2014-08-23 08:58:41 | 日記

堤防先端の柱に灯る明かりの下を、数隻のだるま船(はしけ舟)がこっちに向かってくるのが見えた。

「耕一、おまえは機関室に入っておれ」

甲板にいた耕一は、機関長にそう言われて慌てて船の中へ入った。

そこは川崎の生麦というところであった。

生麦といえば、幕末に起きた生麦事件で有名であるが、その生麦地域は、戦前より日本でも有名な漁師町として栄えてきた所である。

しかし浜周辺の海は埋め立てられた京浜工業地帯の一部となっており、戦時中は中小の軍需工場が立ち並んでいた。そして、そのほとんどの工場は空襲で破壊され、廃墟となった建物が並んでいた。

またその漁師町は、戦時中の食糧統制の頃から、すでに魚を取引きする闇市があった。だから戦争直後のこの時期には、他に先駆けて、魚を扱う大きな闇市が存在していたのであった。

更には、横浜の駐留軍キャンプに近いことから、その闇市には米軍放出物資(闇物資)も相当量流れてきていた。

そんなところに、愛友丸は何を持ち込んだのだろうか。

 

愛友丸が荷揚げしたのは米であった。

いわゆる闇米である。

その当時、日本人の主食であるお米は全く不足していた。

配給米では全く足りず、都会に住む庶民一般は、闇米を調達して生活していた。

当時の生活を描いた映画やドラマでは、必ずと言って良いほど、列車による闇米買出しの情景が出てくる。
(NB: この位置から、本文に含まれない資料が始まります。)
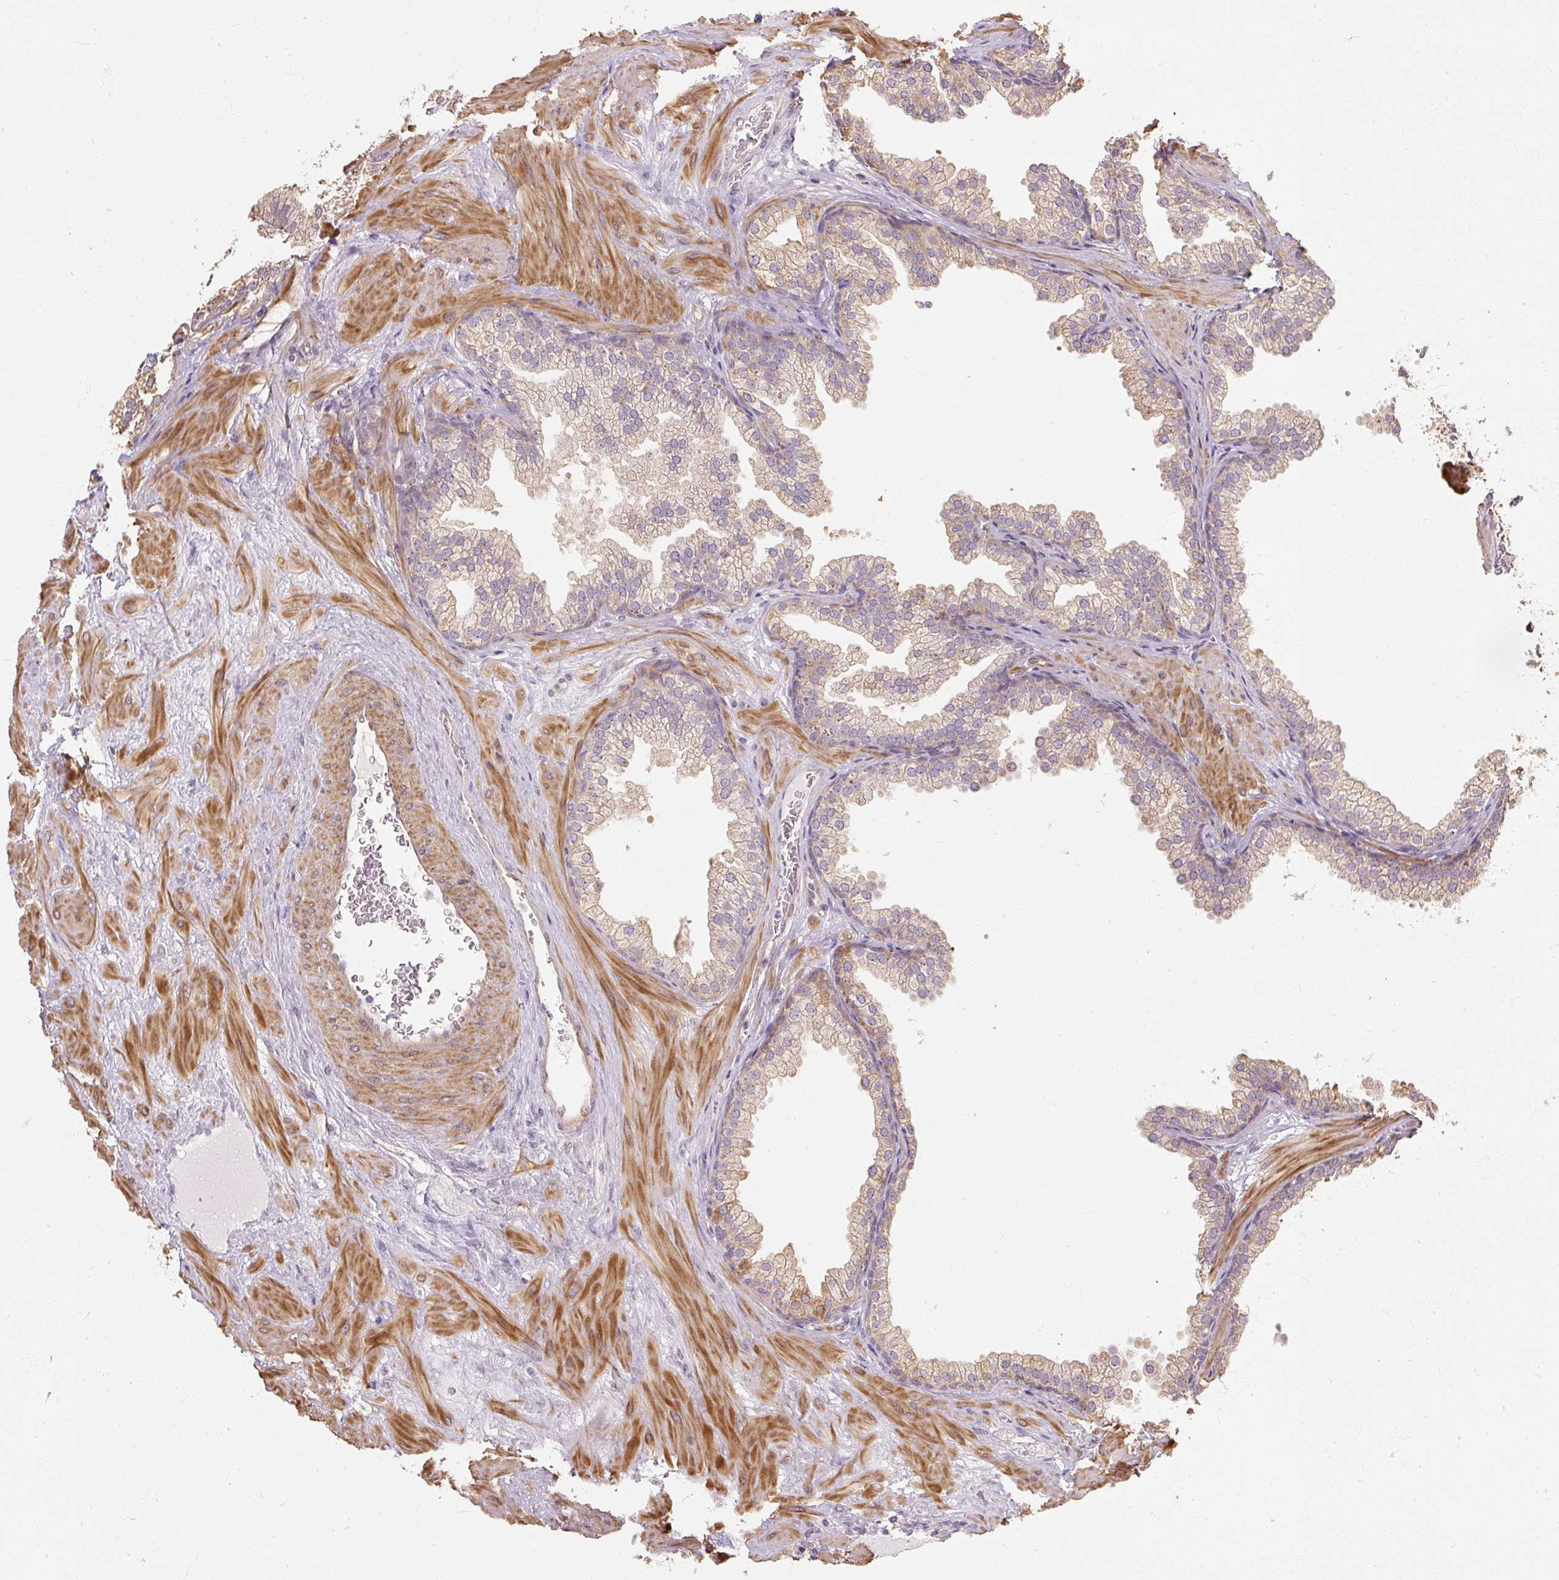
{"staining": {"intensity": "weak", "quantity": "<25%", "location": "cytoplasmic/membranous"}, "tissue": "prostate", "cell_type": "Glandular cells", "image_type": "normal", "snomed": [{"axis": "morphology", "description": "Normal tissue, NOS"}, {"axis": "topography", "description": "Prostate"}], "caption": "The photomicrograph shows no significant expression in glandular cells of prostate. (Stains: DAB IHC with hematoxylin counter stain, Microscopy: brightfield microscopy at high magnification).", "gene": "RB1CC1", "patient": {"sex": "male", "age": 37}}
買出しの満員列車に揺られて東京に帰ってきた男や女達が、駅に降り立った途端に取り締まりの官憲に逮捕され、担いできたリュックの闇米を全て没収される。

家で待つ、お腹を空かせた子供達の哀れな姿が映し出される。

混乱の中で必死に生きようとする小市民達の努力は、いつでもそんな結果に終わってしまう。

小市民達だけではない。

東京の裁判所で闇物資犯罪を担当していた山口良忠という裁判官(経済事犯専任判事)は、闇米(闇物資)を一切食べないという生活をした結果、栄養失調で死亡するという事件が起き、世間を驚かせた。

 

そのような御時勢に、いやそんな御時勢だからこそ愛友丸は、貨物船1隻を使って闇米を運んでいたのである。

大胆といえば大胆である。

才覚のある人間であれば、その程度のことは思いつく。

しかし、それを実行するとなると度胸がいる。

闇米に限らず、闇物資の運搬が発覚すれば即逮捕拘留され、二度と船には乗れなくなるであろう。

しかし、成功すれば「一攫千金」の世界だ。

一度やって成功すれば、もう止められなくなってしまう。

耕一は、そんな船に乗っていたのである。